Uitspraak
1.Procesverloop in cassatie
2.Beoordeling van het cassatiemiddel
3.Beslissing
23 april 2024.
Hoge Raad
In deze zaak heeft de Hoge Raad op 23 april 2024 uitspraak gedaan in een cassatieprocedure tegen een arrest van het gerechtshof 's-Hertogenbosch van 25 november 2022. De zaak betreft een verdachte die beschuldigd wordt van ontucht met zijn stiefdochter, die op het moment van de feiten 8 en 13 jaar oud was. De verdachte, geboren in 1969, heeft in cassatie beroep ingesteld tegen de veroordeling door het hof. De advocaat van de verdachte, E.E.W.J. Maessen, heeft een cassatiemiddel ingediend, waarin hij de Hoge Raad verzocht om de uitspraak van het hof te vernietigen.
De advocaat-generaal, E.J. Hofstee, heeft geconcludeerd tot verwerping van het beroep.

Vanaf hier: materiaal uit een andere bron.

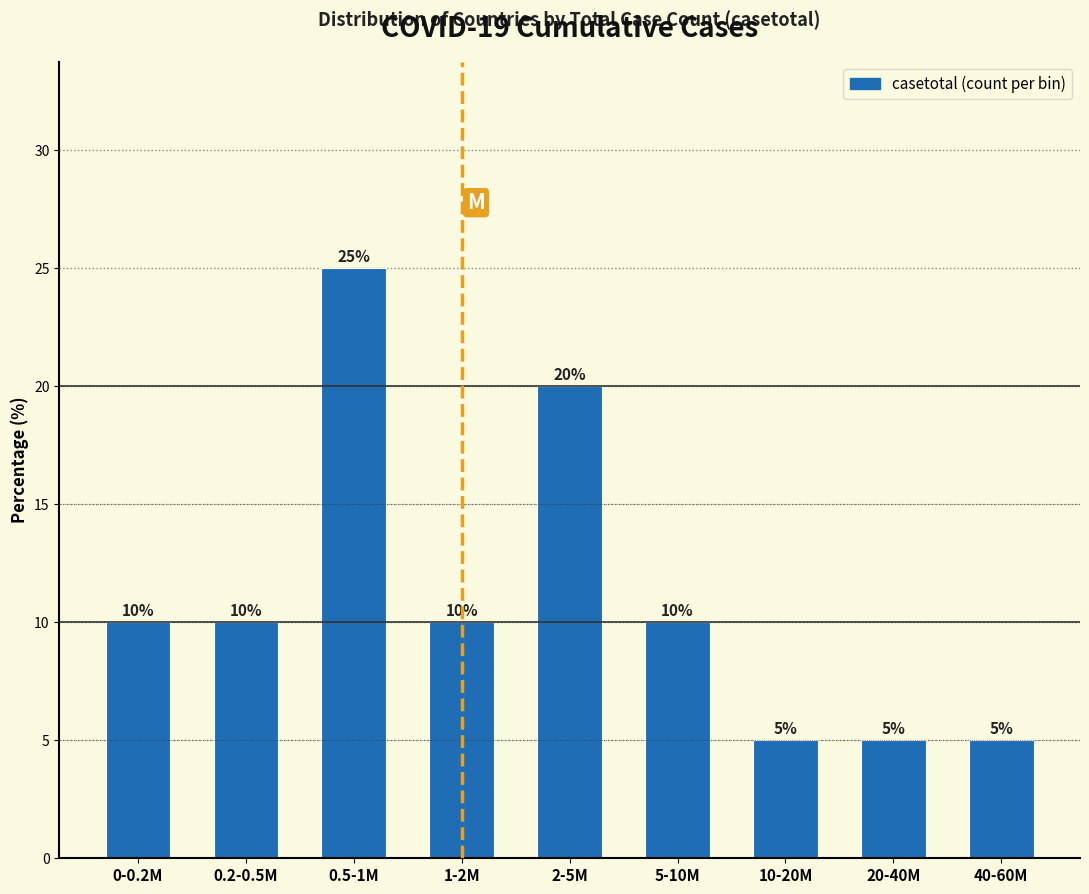

Reading left to right, extract all data points from this chart.

10	10	25	10	20	10	5	5	5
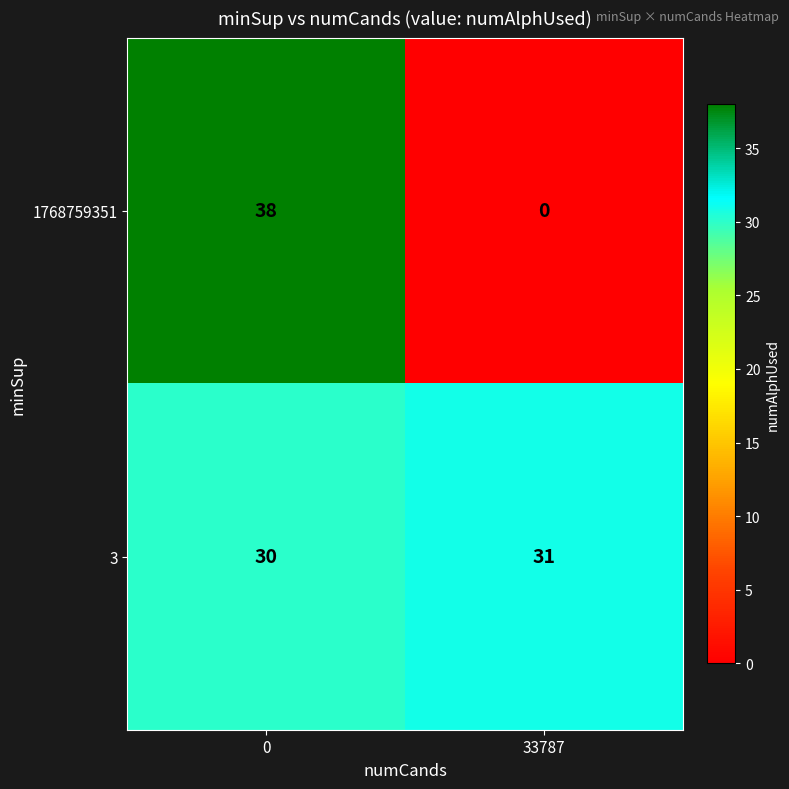

At 0, list the series in order from smallest to largest.

3, 1768759351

De Hoge Raad heeft de klachten van de verdachte over de uitspraak van het hof beoordeeld en geconcludeerd dat deze klachten niet kunnen leiden tot vernietiging van de uitspraak. De Hoge Raad heeft daarbij aangegeven dat het niet nodig is om te motiveren waarom het tot dit oordeel is gekomen, aangezien de klachten niet van belang zijn voor de eenheid of ontwikkeling van het recht, zoals bedoeld in artikel 81 lid 1 van de Wet op de rechterlijke organisatie.
Uiteindelijk heeft de Hoge Raad het beroep van de verdachte verworpen, waarmee de eerdere veroordeling door het gerechtshof in stand blijft. Dit arrest is gewezen door de vice-president V. van den Brink als voorzitter, samen met de raadsheren Y. Buruma en A.E.M. Röttgering, en is uitgesproken ter openbare terechtzitting.